[sorry for not replying earlier, but I was travelling and had no net access]
which version of ROOT are you using? The following works fine for me (HEAD CVS; 5.11/02):[code]
import ROOT
c = ROOT.TCanvas()
c.Print( “aap.eps” )
Info in : eps file aap.eps has been created
c.Print( “aap.eps” )
Info in : eps file aap.eps has been created
ROOT.gErrorIgnoreLevel = 1
c.Print( “aap.eps” )
[/code]
thanks for answering. I’m using root 5.10/00 and there it does not seem to work:
[code]>>> import ROOT
ROOT.gErrorIgnoreLevel = 1
c1 = ROOT.TCanvas()
c1.Print(“c1.eps”)
Info in : eps file c1.eps has been created
ROOT.gErrorIgnoreLevel = 1
c1.Print(“c1.eps”)
Info in : eps file c1.eps has been created
[/code]
I just saw, that even though 5.10 is the current pro-version of root, it is not the recommended one anymore … maybe, I give 5.11/06 a try …
ok, in 5.11/06 setting gErrorIgnoreLevel works as advertised
However, when I’m running root from Python, I usually just import the modules I need, so instead of doing
import ROOT
I do for example:
from ROOT import TCanvas
Maybe, this is actually more of a python question and not a root question, but why doesn’t this work?

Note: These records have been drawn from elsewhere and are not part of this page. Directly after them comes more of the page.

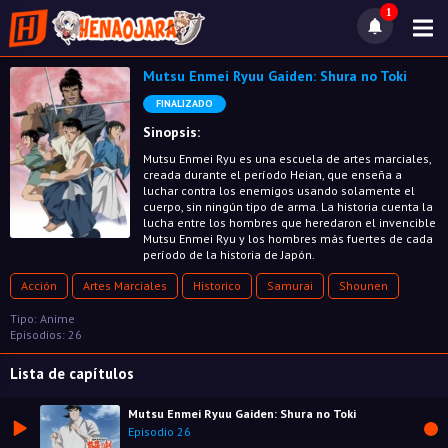
1
Mutsu Enmei Ryuu Gaiden: Shura no Toki
FINALIZADO
Sinopsis:
Mutsu Enmei Ryu es una escuela de artes marciales,
creada durante el período Heian, que enseña a
luchar contra los enemigos usando solamente el
cuerpo, sin ningún tipo de arma. La historia cuenta la
lucha entre los hombres que heredaron el invencible
Mutsu Enmei Ryu y los hombres más fuertes de cada
período de la historia de Japón.
Acción
Artes Marciales
Historico
Samurai
Shounen
Tipo: Anime
Episodios: 26
Lista de capítulos
Mutsu Enmei Ryuu Gaiden: Shura no Toki
Episodio 26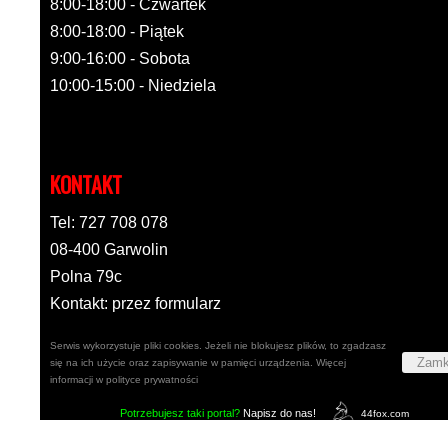
8:00-18:00 - Czwartek
8:00-18:00 - Piątek
9:00-16:00 - Sobota
10:00-15:00 - Niedziela
KONTAKT
Tel: 727 708 078
08-400 Garwolin
Polna 79c
Kontakt: przez formularz
Serwis wykorzystuje pliki cookies. Jeżeli nie blokujesz plików, to zgadzasz
Zamk
się na ich użycie oraz zapisywanie w pamięci urządzenia. Więcej
informacji w
polityce prywatności
Potrzebujesz taki portal?
Napisz do nas!
44fox.com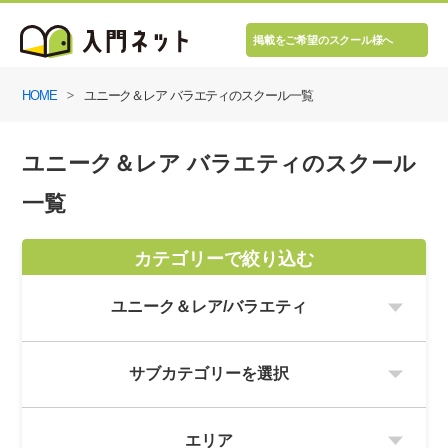
掲載をご希望のスクール様へ
HOME
ユニーク＆レア バラエティのスクール一覧
ユニーク＆レア バラエティのスクール
一覧
カテゴリーで絞り込む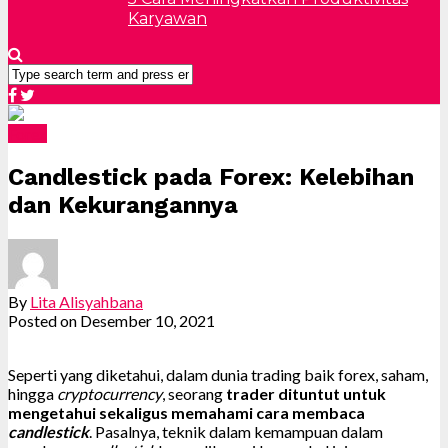
Karyawan
Forex
Candlestick pada Forex: Kelebihan
dan Kekurangannya
By
Lita Alisyahbana
Posted on
Desember 10, 2021
Seperti yang diketahui, dalam dunia trading baik forex, saham,
hingga
cryptocurrency
, seorang
trader dituntut untuk
mengetahui sekaligus memahami cara membaca
candlestick
. Pasalnya, teknik dalam kemampuan dalam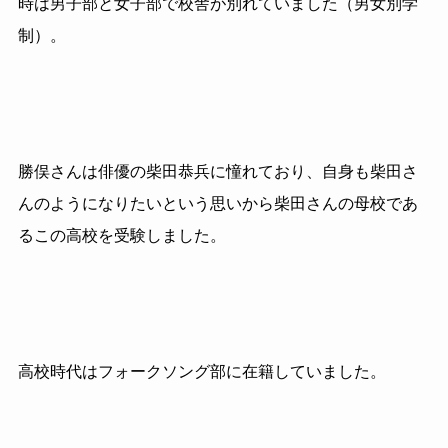
時は
男子部と女子部で校舎が別れていました（男女別学
制）。
勝俣さんは俳優の柴田恭兵に憧れており、自身も柴田さ
んのようになりたいという思いから柴田さんの母校であ
るこの高校を受験しました。
高校時代はフォークソング部に在籍していました。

[code]>>> from ROOT import TCanvas
from ROOT import gErrorIgnoreLevel
print gErrorIgnoreLevel
-1
gErrorIgnoreLevel = 1
print gErrorIgnoreLevel
1
c1 = TCanvas()
c1.Print(‘c1.eps’)
Info in : eps file c1.eps has been created
[/code]
all variables in python are references, so after a “from ROOT import gErrorIgnoreLevel”, all you have is a reference to that variable. If you then assign a new value to that reference, the reference is changed to point to that new value and no longer has any relation to the old one. The old value is never touched in the process. Compare:[code]>>> from ROOT import TCanvas
TCanvas = 1
print TCanvas
1
[/code]
In the case of direct access “ROOT.gErrorIgnoreLevel”, you make the reference inside that module point to the new value. Normally, speaking strictly python, the module then “knows” about the new value b/c it is using that reference. But then in order for the C++ side to pick up the value also, it still needs transporting. I’m not quite sure when that code was written, but apparently only recently.
Worst case, you can always rely on "gROOT.ProcessLine( "gErrorIgnoreLevel = 1; " ).